Breitenstein accepted a football scholarship from the University of Tulsa. He played as an offensive tackle.

As a senior in 1964, he contributed to the team leading the nation in average yards (461.8 yards) and in scoring average per game (38.4 points). He also was a part of the team that defeated Ole Miss, 14–7 in the 1964 Bluebonnet Bowl.

In 1994, he was inducted into the University of Tulsa Athletic Hall of Fame.

==Professional career==
===Denver Broncos===
Breitenstein was selected in the fifth round (33rd overall) of the 1965 AFL draft by the Denver Broncos. He was also selected by the Washington Redskins in the second round (21st overall) of the 1965 NFL draft. He signed with the Broncos, although he later tried to invalidate the contract.

As a rookie, he started in 7 games, while sharing the left tackle position with Lee Bernet. In 1966, he started all 14 games.

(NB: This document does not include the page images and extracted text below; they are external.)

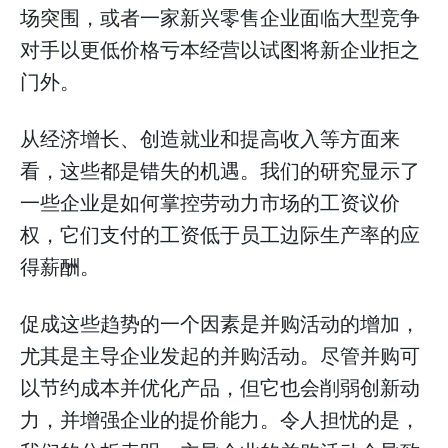
场突围，或者一家新兴零售企业面临大型竞争
对手以更低价格亏本经营以试图将新企业拒之
门外。
从经济增长、创造就业和提高收入等方面来
看，这些都是错失的机遇。我们的研究显示了
一些企业是如何掌控劳动力市场的工资议价
权，它们支付的工资低于员工边际生产率的应
得薪酬。
促成这些趋势的一个因素是并购活动的增加，
尤其是主导企业发起的并购活动。尽管并购可
以节约成本并优化产品，但它也会削弱创新动
力，并增强企业的提价能力。令人担忧的是，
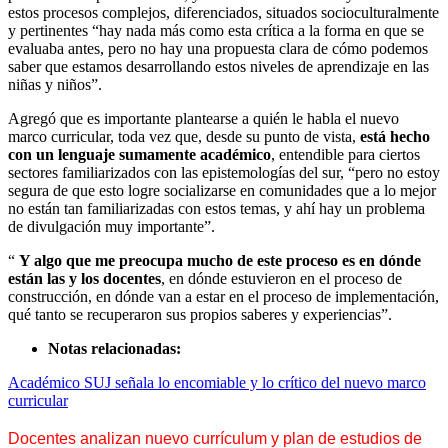
estos procesos complejos, diferenciados, situados socioculturalmente
y pertinentes “hay nada más como esta crítica a la forma en que se
evaluaba antes, pero no hay una propuesta clara de cómo podemos
saber que estamos desarrollando estos niveles de aprendizaje en las
niñas y niños”.
Agregó que es importante plantearse a quién le habla el nuevo
marco curricular, toda vez que, desde su punto de vista,
está hecho
con un lenguaje sumamente académico
, entendible para ciertos
sectores familiarizados con las epistemologías del sur, “pero no estoy
segura de que esto logre socializarse en comunidades que a lo mejor
no están tan familiarizadas con estos temas, y ahí hay un problema
de divulgación muy importante”.
“
Y algo que me preocupa mucho de este proceso es en dónde
están las y los docentes
, en dónde estuvieron en el proceso de
construcción, en dónde van a estar en el proceso de implementación,
qué tanto se recuperaron sus propios saberes y experiencias”.
Notas relacionadas:
Académico SUJ señala lo encomiable y lo crítico del nuevo marco
curricular
Docentes analizan nuevo currículum y plan de estudios de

On July 1, 1967, he was traded to the Minnesota Vikings in exchange for a fifth round draft choice (#117-Mike Bragg).

===Minnesota Vikings===
On October 5, 1967, he was activated from the taxi squad and played in 11 games. On August 5, 1968, he walked out of training camp in a contract dispute and was placed on the reserve list. On October 19, 1968, he was traded to the Chicago Bears in exchange for a draft pick.

===Chicago Bears===
In 1968, he was declared inactive in 9 games. He was waived on September 16, 1969.

===Atlanta Falcons===
In 1969, he signed with the Atlanta Falcons and played in 10 games. In 1970, after playing in 7 games, he was lost for the year with a knee injury. An automobile accident 9 days before the 1971 training camp complicated the injury and he was not able to recover. He was released on August 23.

==Personal life==
After football, he owned and operated an insurance agency. He was a vice president of the National Football League Players Association for the state of Oklahoma. He appeared in the movie Brian's Song, when the director used actual footage, showing him helping cart running back Gale Sayers off on a stretcher.

Breitenstein died on March 13, 2023, at the age of 79.